**Extract provided:**
····················

Handles 72 are press fitted via sleeves 74 onto the ends of the shaft 36 that pass through the end caps 60, 66 and the core 24, 26. This is another example of a mode of attaching the handles to the rolling pin.

Thus, the half shells 24, 26, the disks 38, the end caps 60, 66 and the soft material jacket 20 form a unit which rotates together around the shaft 36 when the rolling pin is used for rolling dough. The handles 72, sleeves 74 and shaft form a second unit. Relative movability of the first and second units is provided by the bearings 42.

In other embodiments of the invention, shown in FIGS. 6 and 7, respectively, the handles may be mounted perpendicular or at another angle to the shaft for use in a confined space such as a narrow, deep baking pan. Further, a “baker style” rolling pin which is essentially shaped as a cylinder without handles (FIG. 8), or a “French style” rolling pin with tapered ends and again without handles (FIG. 9), are also within the scope of the invention.

Other equivalent arrangements may be substituted. For example, the bearing or bearings may be located at other locations along the core or in the handles. The shaft need not be continuous. The end caps may be replaced by any device or even an adhesive that is capable of holding the jacket in place on the core.

Moreover, the jacket need not be manufactured as a separate element as shown, but may be formed directly on the core, such as by brushing, spraying, or molding.

Although the present invention has been described in relation to particular embodiments thereof, many other variations and modifications and other uses will become apparent to those skilled in the art. Therefore, the present invention is not limited by the specific disclosure herein.

Claims

1. A rolling pin including a hard, non-yielding core, a soft material jacket on the core defining a rolling surface of the pin wherein the core supports the jacket to reduce yielding of the jacket during rolling by the rolling pin.

2. The rolling pin of claim 1, wherein the soft material jacket has a Shore A hardness in the range of about 45-60.

3. The rolling pin of claim 2, wherein the Shore A hardness is about 51.5.

····················

Carry on the rolling pin patent text from after its last sentence, the one about a Shore A hardness of about 51.5.

**Data records:**
····················

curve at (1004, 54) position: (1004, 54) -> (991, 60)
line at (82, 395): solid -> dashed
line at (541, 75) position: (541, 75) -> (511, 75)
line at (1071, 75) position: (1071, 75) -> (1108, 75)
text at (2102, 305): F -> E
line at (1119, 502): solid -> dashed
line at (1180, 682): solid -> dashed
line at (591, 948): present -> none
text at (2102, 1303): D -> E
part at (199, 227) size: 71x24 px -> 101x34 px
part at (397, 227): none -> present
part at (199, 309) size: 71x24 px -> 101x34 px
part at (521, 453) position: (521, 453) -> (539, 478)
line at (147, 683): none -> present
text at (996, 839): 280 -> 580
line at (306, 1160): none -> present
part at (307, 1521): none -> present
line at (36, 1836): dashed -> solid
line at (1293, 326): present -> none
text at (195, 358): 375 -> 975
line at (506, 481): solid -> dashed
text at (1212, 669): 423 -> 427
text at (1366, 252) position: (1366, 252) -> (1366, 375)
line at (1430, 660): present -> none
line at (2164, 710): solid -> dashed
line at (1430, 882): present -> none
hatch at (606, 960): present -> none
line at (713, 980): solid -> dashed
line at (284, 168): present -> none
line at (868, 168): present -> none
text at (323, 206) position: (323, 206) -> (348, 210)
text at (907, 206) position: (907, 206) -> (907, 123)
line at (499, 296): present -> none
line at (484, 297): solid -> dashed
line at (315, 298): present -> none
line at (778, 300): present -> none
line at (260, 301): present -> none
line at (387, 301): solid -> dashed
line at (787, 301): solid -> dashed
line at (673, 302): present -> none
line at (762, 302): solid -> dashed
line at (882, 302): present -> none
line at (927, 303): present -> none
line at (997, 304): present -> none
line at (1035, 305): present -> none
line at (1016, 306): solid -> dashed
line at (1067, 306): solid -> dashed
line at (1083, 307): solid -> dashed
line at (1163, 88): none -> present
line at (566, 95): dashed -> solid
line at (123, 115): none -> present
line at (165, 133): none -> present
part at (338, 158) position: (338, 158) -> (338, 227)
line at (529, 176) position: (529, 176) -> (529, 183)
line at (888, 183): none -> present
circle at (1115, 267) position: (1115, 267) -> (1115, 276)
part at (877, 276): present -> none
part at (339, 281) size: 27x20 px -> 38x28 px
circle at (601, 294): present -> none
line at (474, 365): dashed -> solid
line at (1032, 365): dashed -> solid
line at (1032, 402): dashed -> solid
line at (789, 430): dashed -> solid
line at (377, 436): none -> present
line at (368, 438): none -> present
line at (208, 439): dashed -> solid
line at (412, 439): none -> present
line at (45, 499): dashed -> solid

····················

**Answer section:**
4. The rolling pin of claim 1, wherein the core has ends and further comprising a cap connected at each end of the core and securing the jacket to the core.

5. The rolling pin of claim 1, wherein the core having ends, and the jacket is of such length and is so positioned on the core as to define end regions of the jacket extending at least to the ends of the core.

6. The rolling pin of claim 5, wherein the jacket end regions are secured at the respective ends of the core.

7. The rolling pin of claim 6, wherein the jacket end regions are folded inward over the ends of the core.

8. The rolling pin of claim 7, wherein holes are formed in the end regions of the jacket which are folded inwardly and engage corresponding pegs mounted on the core.

9. The rolling pin of claim 7, further comprising a cap securing to the core each folded inward end region of the jacket.

10. The rolling pin of claim 9, wherein the cap is disposed over the inwardly folded end regions of the jacket.

11. The rolling pin of claim 1, further comprising a respective handle at each core end.

12. The rolling pin of claim 11, wherein a shaft passes between the handles and through the core, the core being rotatable about the shaft.

13. A rolling pin including a hard, non-yielding core, a soft material jacket on the core defining a rolling surface; the core having ends and the jacket being of such length and so positioned on the core as to define end regions of the jacket extending beyond the ends of the core; the jacket end regions being folded inward over the ends of the core; a cap securing to the core each folded inward end region of the jacket; and a handle at each end of the core.

14. The rolling pin of claim 13, wherein a shaft passes between the handles and through the core, the core being rotatable about the shaft.

15. The rolling pin of claim 14, wherein the handles define a non-zero angle with respect to the shaft.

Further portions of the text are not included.